EXERCISE REQUIREMENTS:
a – According to the text on the Maasai Mara conservancies, where and in what year were conservancies pioneered?
b – Pick up the text on the Maasai Mara conservancies after its final sentence and write the next part.
___ TEXT SEGMENT ___
The conservancies are exclusive to their guests...

...bush walks...

Most of the camp staff come from the region’s Maasai communities.

You will often see no other vehicles around you...

Maasai Mara Conservancies

Maasai Mara Conservancies: in detail

Mara Conservancies safari holidays: the full story

Along the northern and eastern boundaries of the Maasai Mara National Reserve, most of the former Maasai cattle-grazing districts have been converted into wildlife conservancies. In these exclusive, wildlife sanctuaries, the Maasai landowners (each of whom owns a small tract of ranch land, none of which are fenced) have come together to benefit from safari tourism by agreeing joint land-use and lease agreements with safari camp operators who pay their partners an annual rent and a daily fee for each visitor.

Although it might seem an obvious partnership, with benefits for all sides, conservancies were first tried in the region as recently as 2005, having been pioneered at Selenkay near Amboseli in 1997. There have, however, been positive developments in the Mara almost every year since then, with one large bush district after another converting from cattle-grazing to safari tourism and conservation. Sometimes the Maasai retain limited livestock-grazing rights in these areas, and particularly in the corridors between them – and there are small islands of resistance here and there, where a landowner has done a private deal, or ‘forgets’ he is not supposed to be grazing his livestock beyond the agreed invisible boundaries.
___ SUPPLIED ENTRIES ___
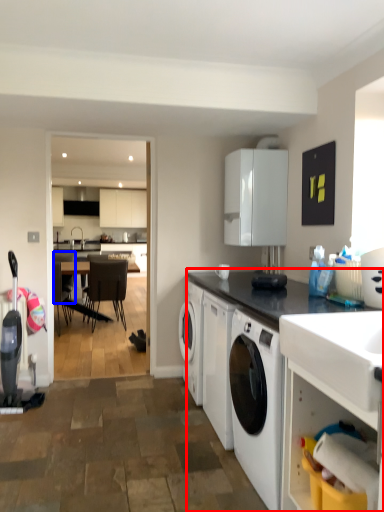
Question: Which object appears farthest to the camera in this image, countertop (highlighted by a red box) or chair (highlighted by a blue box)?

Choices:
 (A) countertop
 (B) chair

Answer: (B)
___
ANSWERS TO EACH TASK:
a – At Selenkay near Amboseli, in 1997.

b –
Minor teething troubles aside, however, the conservancy model has been a massive success – so much so that the wildlife is often more prolific in the conservancies outside the Maasai Mara National Reserve than inside it. And with livestock-grazing far from unknown in the National Reserve in any case – and busy tourist traffic in much of it, especially in migration season and peak holiday periods – there is evidence that the wildlife is steadily adjusting to the fact that the bushier, less visited lands to the north and east are also relatively safe havens, where humans pose only a limited threat and the natural environment is increasingly returning to a state of healthy balance.

How safaris work in the Maasai Mara Conservancies

The conservancies are exclusive to their guests and the limited number of camps in each conservancy can organise bush walks and night drives, neither of which is possible in the National Reserve. The conservancy camps are still able to take safari visitors into the National Reserve, and most camps in the conservancies include a full day in the reserve for each three-night stay – a particularly popular option during migration season. It doesn’t work the other way round: most conservancies do not permit casual visits to safari travellers staying in the big camps and lodges in the national reserve or clustered around its boundaries.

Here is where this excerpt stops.